EXERCISE DETAILS ::
Reproduce the entries exactly and omit the pictures.

GIVEN DATA ::
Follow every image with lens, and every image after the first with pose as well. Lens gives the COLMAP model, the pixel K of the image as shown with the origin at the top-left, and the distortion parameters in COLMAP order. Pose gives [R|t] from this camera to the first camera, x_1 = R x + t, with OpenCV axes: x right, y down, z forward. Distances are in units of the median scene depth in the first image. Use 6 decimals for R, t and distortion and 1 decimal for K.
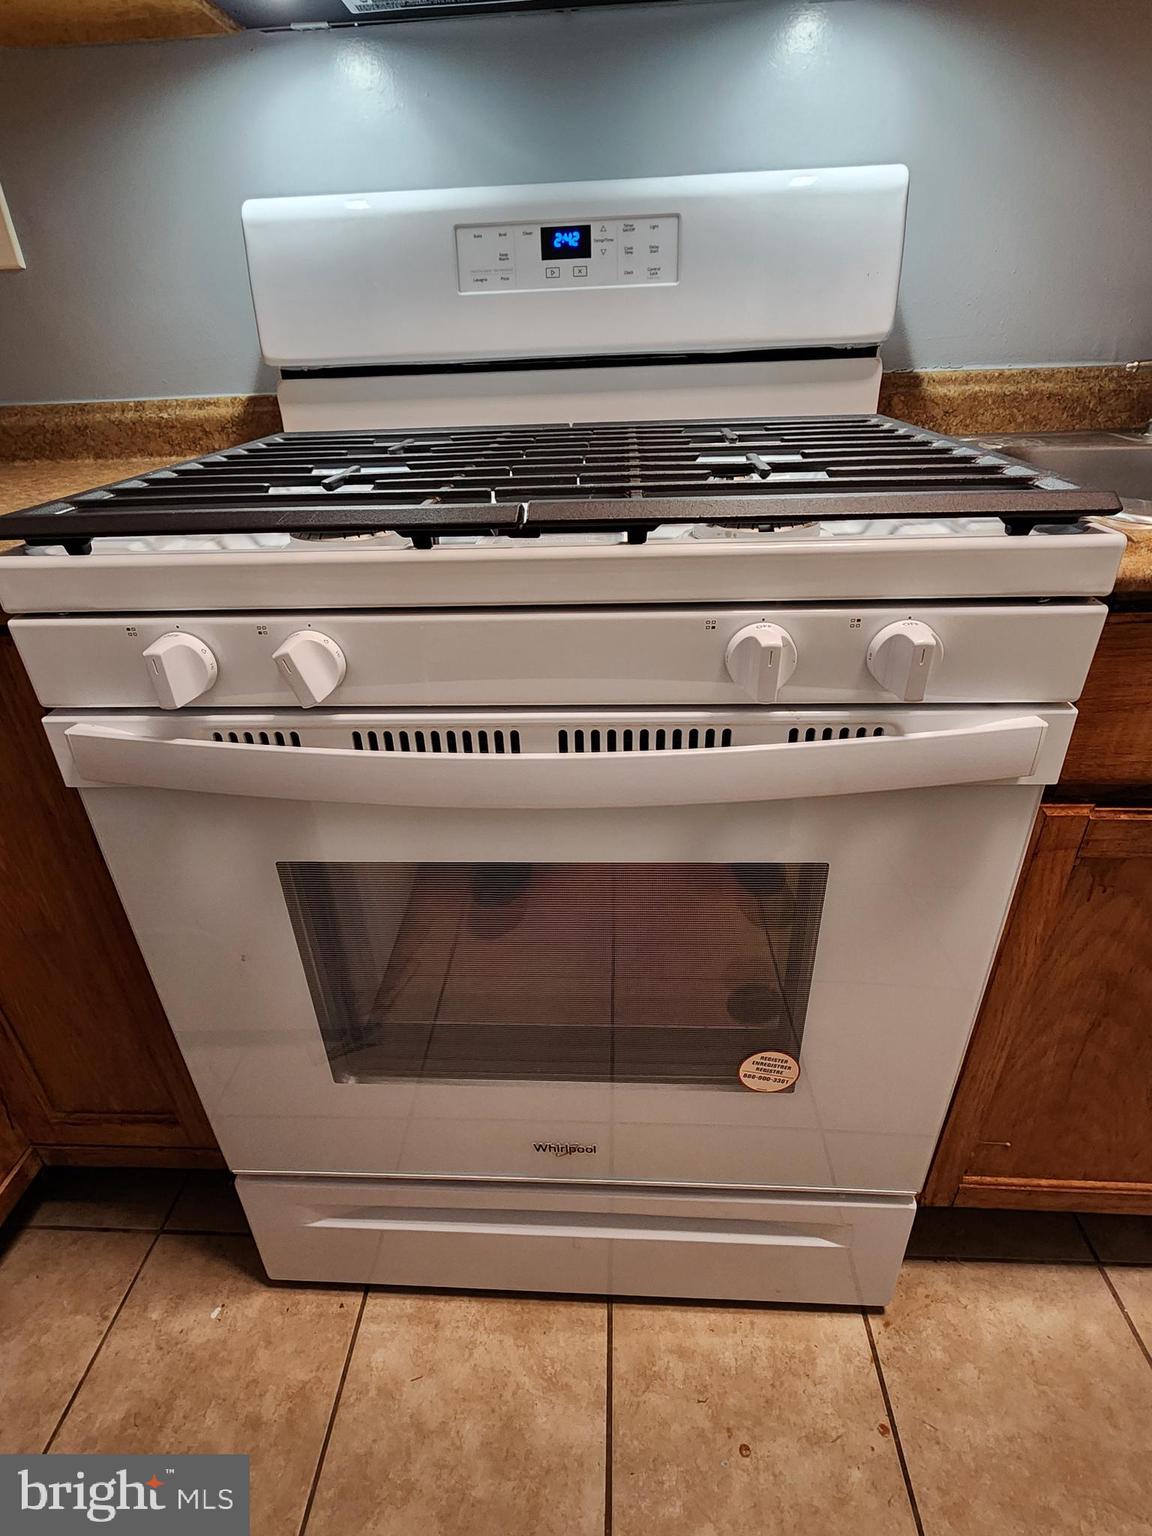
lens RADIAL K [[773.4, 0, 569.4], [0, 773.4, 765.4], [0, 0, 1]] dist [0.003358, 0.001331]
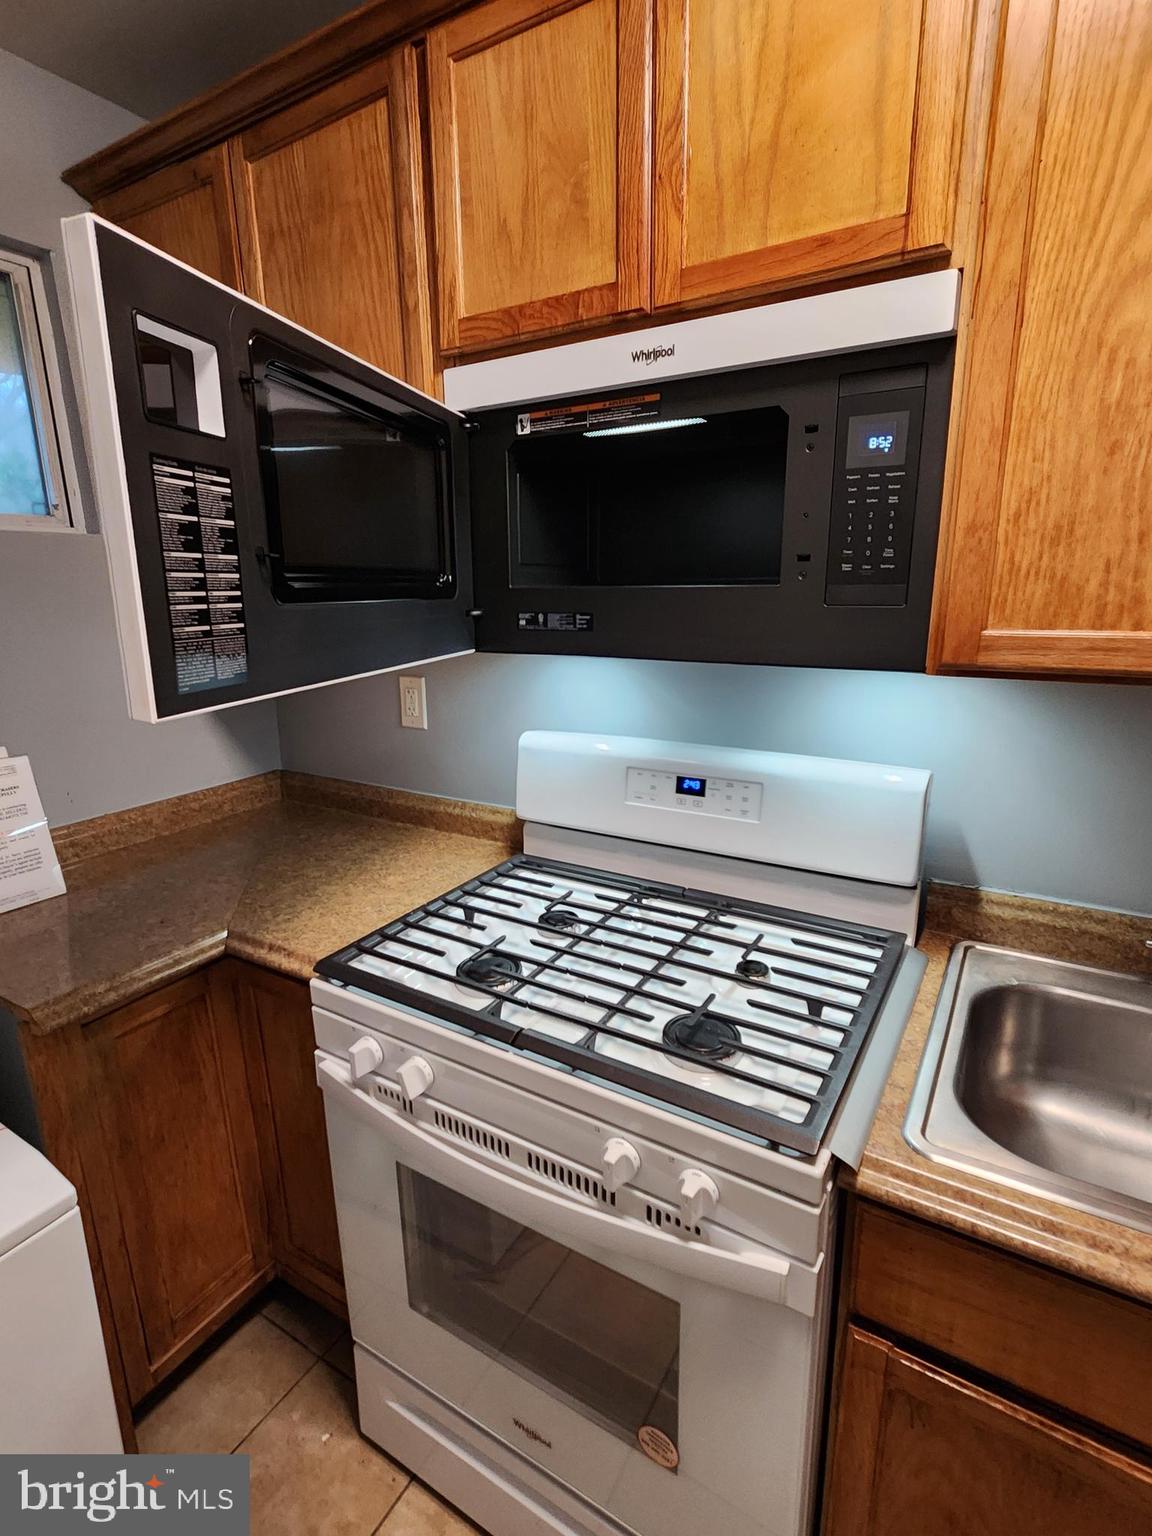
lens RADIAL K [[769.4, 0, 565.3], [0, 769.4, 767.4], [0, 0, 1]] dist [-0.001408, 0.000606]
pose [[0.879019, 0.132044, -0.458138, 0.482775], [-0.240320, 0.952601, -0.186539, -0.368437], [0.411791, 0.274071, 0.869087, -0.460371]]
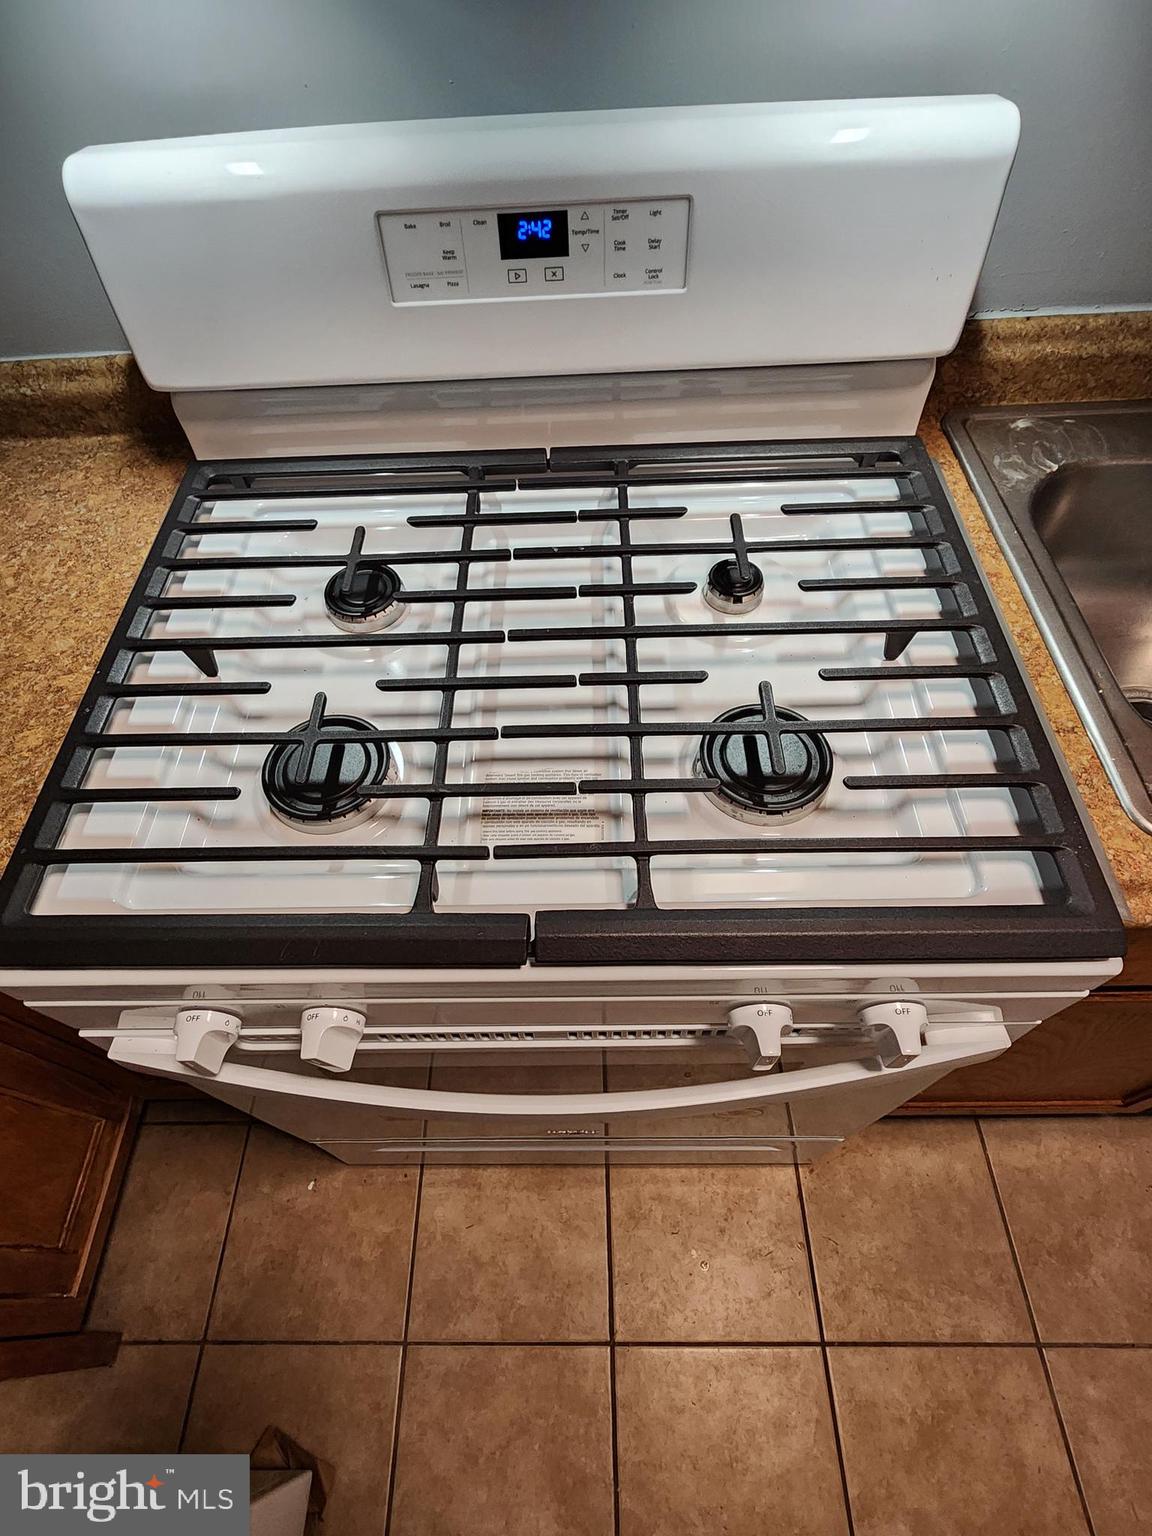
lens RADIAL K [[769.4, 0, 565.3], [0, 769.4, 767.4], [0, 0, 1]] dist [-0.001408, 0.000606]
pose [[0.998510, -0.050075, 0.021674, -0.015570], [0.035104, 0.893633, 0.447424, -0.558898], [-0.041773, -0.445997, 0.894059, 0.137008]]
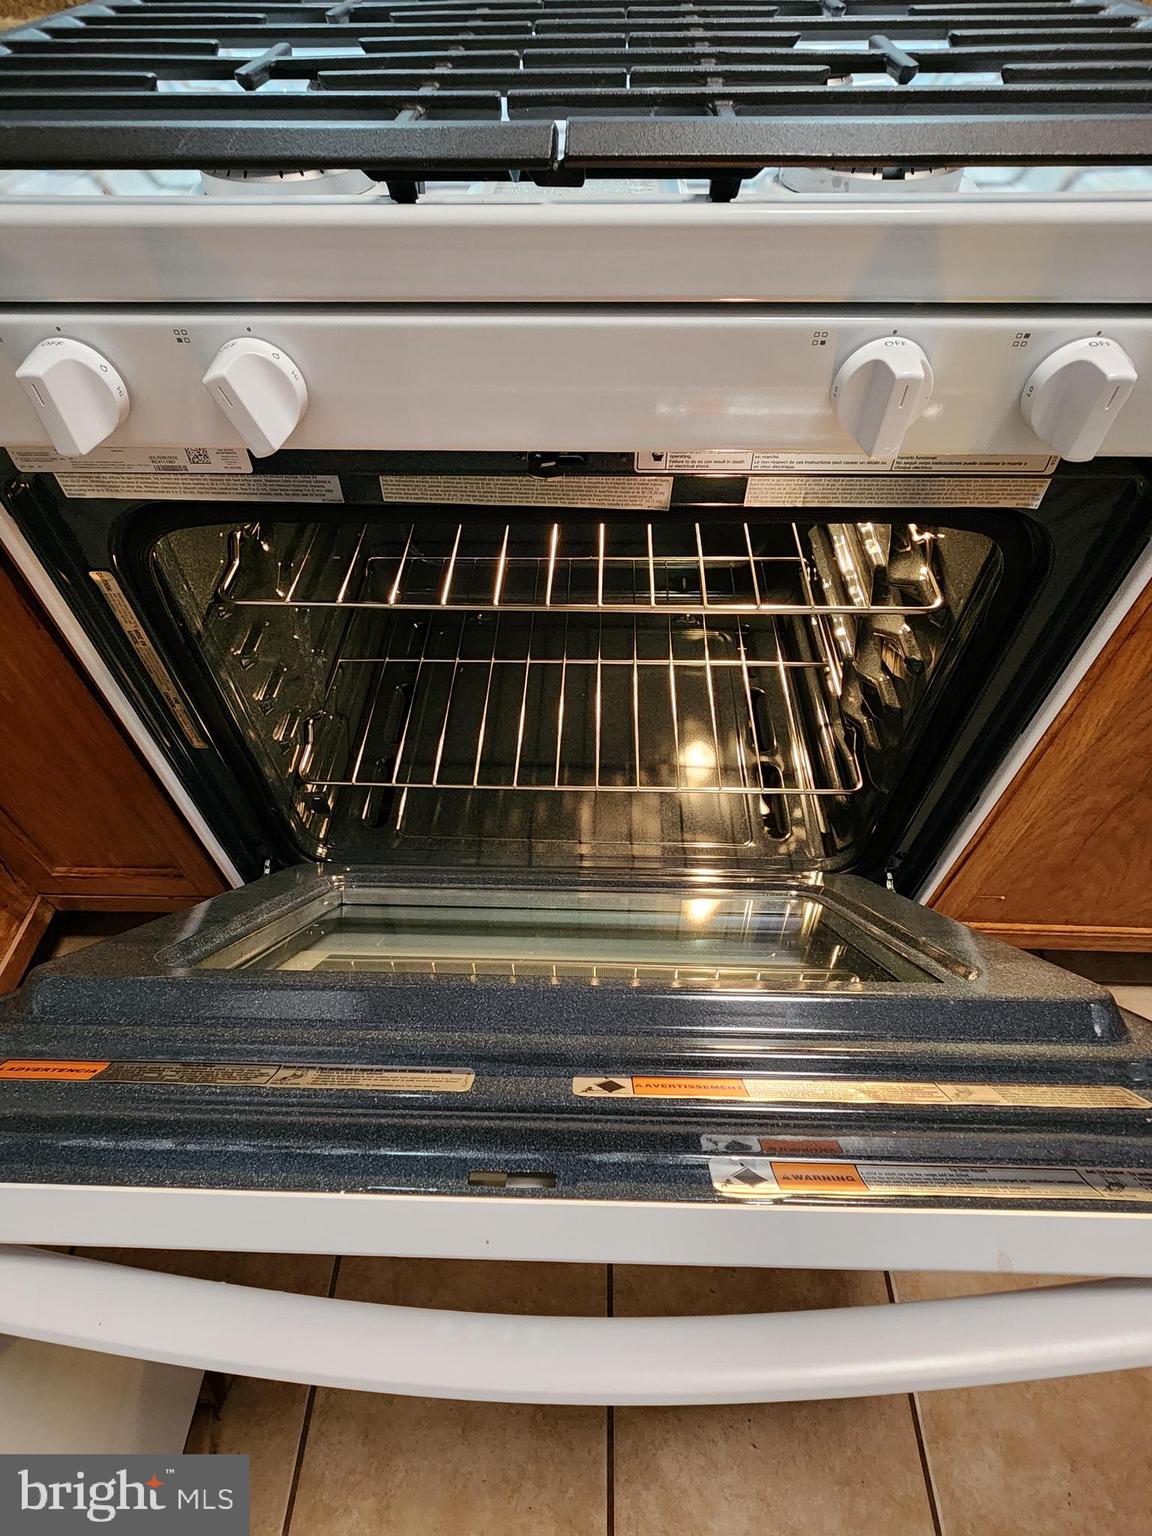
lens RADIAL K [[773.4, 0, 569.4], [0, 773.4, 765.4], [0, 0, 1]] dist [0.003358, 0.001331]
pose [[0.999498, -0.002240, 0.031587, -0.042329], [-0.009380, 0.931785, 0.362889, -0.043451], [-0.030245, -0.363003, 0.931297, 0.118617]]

WRITTEN RESPONSE ::
Follow every image with lens, and every image after the first with pose as well. Lens gives the COLMAP model, the pixel K of the image as shown with the origin at the top-left, and the distortion parameters in COLMAP order. Pose gives [R|t] from this camera to the first camera, x_1 = R x + t, with OpenCV axes: x right, y down, z forward. Distances are in units of the median scene depth in the first image. Use 6 decimals for R, t and distortion and 1 decimal for K.
lens RADIAL K [[773.4, 0, 569.4], [0, 773.4, 765.4], [0, 0, 1]] dist [0.003358, 0.001331]
lens RADIAL K [[769.4, 0, 565.3], [0, 769.4, 767.4], [0, 0, 1]] dist [-0.001408, 0.000606]
pose [[0.879019, 0.132044, -0.458138, 0.482775], [-0.240320, 0.952601, -0.186539, -0.368437], [0.411791, 0.274071, 0.869087, -0.460371]]
lens RADIAL K [[769.4, 0, 565.3], [0, 769.4, 767.4], [0, 0, 1]] dist [-0.001408, 0.000606]
pose [[0.998510, -0.050075, 0.021674, -0.015570], [0.035104, 0.893633, 0.447424, -0.558898], [-0.041773, -0.445997, 0.894059, 0.137008]]
lens RADIAL K [[773.4, 0, 569.4], [0, 773.4, 765.4], [0, 0, 1]] dist [0.003358, 0.001331]
pose [[0.999498, -0.002240, 0.031587, -0.042329], [-0.009380, 0.931785, 0.362889, -0.043451], [-0.030245, -0.363003, 0.931297, 0.118617]]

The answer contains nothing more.